A groundswell of workers demanding their share of the nation's wealth faces "sophisticated and ruthless" opposition from the rich, and the Pacific Rim trade deal is a crucial, symbolic battle in that ongoing war, said Richard Trumka, the president of the AFL-CIO.
"We are going to fight like hell against the TPP and kill this bad trade deal once and for all," he said in a speech at the Humphrey School of Public Affairs on Wednesday to a crowd of about 125, including former Vice President Walter Mondale.
TPP is the acronym for Trans-Pacific Partnership, the deal reached by the U.S. and 11 other Pacific nations last month to lower tariffs and other trade barriers and set product and service standards. It faces a long ratification process in those countries.
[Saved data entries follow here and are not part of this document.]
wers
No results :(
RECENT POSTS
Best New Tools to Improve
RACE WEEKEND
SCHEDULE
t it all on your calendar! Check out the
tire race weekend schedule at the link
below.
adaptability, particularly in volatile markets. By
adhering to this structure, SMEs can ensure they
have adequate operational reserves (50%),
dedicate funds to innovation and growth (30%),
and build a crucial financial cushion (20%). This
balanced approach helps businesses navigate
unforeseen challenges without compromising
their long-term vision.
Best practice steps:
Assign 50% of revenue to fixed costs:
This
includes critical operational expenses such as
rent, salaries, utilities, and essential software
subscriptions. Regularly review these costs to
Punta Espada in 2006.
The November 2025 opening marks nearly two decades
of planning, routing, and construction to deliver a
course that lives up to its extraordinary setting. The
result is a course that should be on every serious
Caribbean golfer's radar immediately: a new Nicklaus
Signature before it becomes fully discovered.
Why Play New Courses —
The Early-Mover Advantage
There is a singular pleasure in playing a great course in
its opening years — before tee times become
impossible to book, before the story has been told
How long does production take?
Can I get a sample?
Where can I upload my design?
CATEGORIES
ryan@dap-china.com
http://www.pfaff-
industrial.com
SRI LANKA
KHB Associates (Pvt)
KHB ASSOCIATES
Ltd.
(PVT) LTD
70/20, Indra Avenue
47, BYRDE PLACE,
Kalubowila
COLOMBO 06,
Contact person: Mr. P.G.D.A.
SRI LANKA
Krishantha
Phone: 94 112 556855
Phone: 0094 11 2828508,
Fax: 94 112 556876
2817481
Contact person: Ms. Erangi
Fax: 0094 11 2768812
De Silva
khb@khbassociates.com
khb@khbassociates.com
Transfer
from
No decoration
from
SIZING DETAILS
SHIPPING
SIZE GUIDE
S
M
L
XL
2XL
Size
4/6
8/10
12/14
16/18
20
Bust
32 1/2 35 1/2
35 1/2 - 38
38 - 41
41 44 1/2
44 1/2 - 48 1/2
Trumka said it's a myth perpetuated by the rich that the economy is an impersonal force out of anyone's control. Policy is what shapes the economy, and for almost 40 years the economy has benefited the rich at the expense of workers, he said.
"The economy isn't like the weather," Trumka said. "The economy's nothing but a set of rules. Those rules are made and written by the men and women we elect. Those rules set the winners and the losers, and for nearly four decades, they've been written so you and I are the losers."
A bull of a man with a steel-gray mustache, Trumka is the son of immigrants from near Pittsburgh and a former coal miner.
He became president of the United Mine Workers in 1982 and has been a national labor leader ever since.
He took the reins at the AFL-CIO in 2009, a period of decline for the group. The federation's membership had fallen from 13.7 million to 11.4 million in three years.